Tue, Nov 11, 2003 - Page 6 News List

Peace talks fail in Georgia

AFP , TBILISI

A political crisis in Georgia which has seen thousands of protesters calling for the resignation of President Eduard Shevardnadze deepened early yesterday after late-night peace talks broke up with no agreement.

After leaving the talks in Shevardnadze's lavish residence just outside the capital, opposition leaders joined the 5,000 protesters who are camped outside the parliament building and who say they will not budge until the president annuls a disputed parliamentary election and quits office.

"We will fight to the end, until this regime leaves," said Mikhail Saakashvili, who was at the failed talks. "Shevardnadze is leading the country towards civil war. He is responsible for whatever happens."

The protests, which have been going on throughout this former Soviet republic for a week, have been peaceful. But there were fears that with Georgia's turbulent history, they could turn violent.

Defense Minister David Tevzadze warned on Sunday that "the situation has practically gone out of control. The situation is no longer manageable."

But Tevzadze would not be drawn on whether the army would intervene. "It is not clear how events will develop ... There is always a choice of mechanisms, and time will show what will be done," he said.

The protests are over the Nov. 2 parliamentary election which Shevardnadze's opponents say he rigged. The unrest has left the 75-year-old former Soviet foreign minister, who is feted in the West for helping end the Cold War, in a fight for his political survival.

The last time the capital, Tbilisi, saw demonstrations on this scale was nearly 14 years ago, when Shevardnadze's predecessor Zviad Gamsakhurdia was facing unrest.

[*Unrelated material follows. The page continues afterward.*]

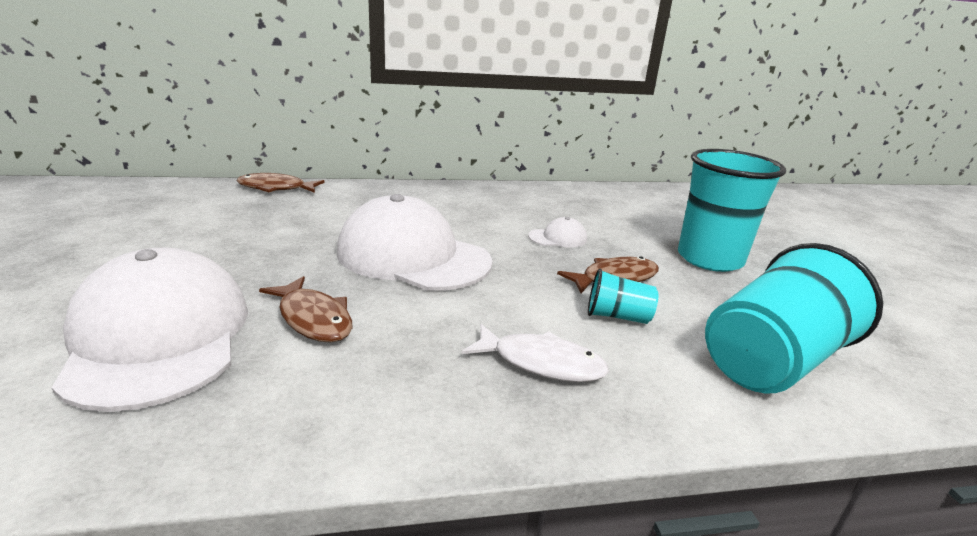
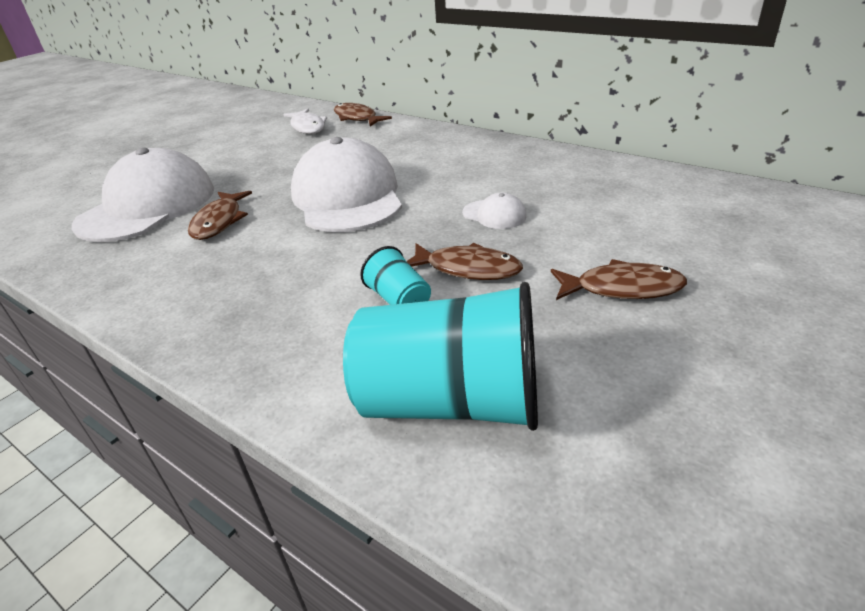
camera: 50 degrees right, 10 degrees up
(541, 363) = (277, 306): white fish -> white fish (308, 127)
(709, 259) = (622, 288): turquoise cup -> brown fish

That dispute ended in a civil war.

Georgia's political stability matters to the West because the country lies on the route of the Baku-Tbilisi-Ceyhan pipeline, which when completed in 2005 will ship Caspian Sea oil to world markets.

Shevardnadze is nicknamed the "grey fox" for his wily political maneuvering and was trying Sunday to defuse the situation. He has already dismissed calls for him to step down before his term ends in 2005.

He put a hopeful spin on the talks at his official Ktsanisi residence, saying the discussion was useful and he hoped for more meetings. "I am ready for dialogue and that dialogue started today," he said.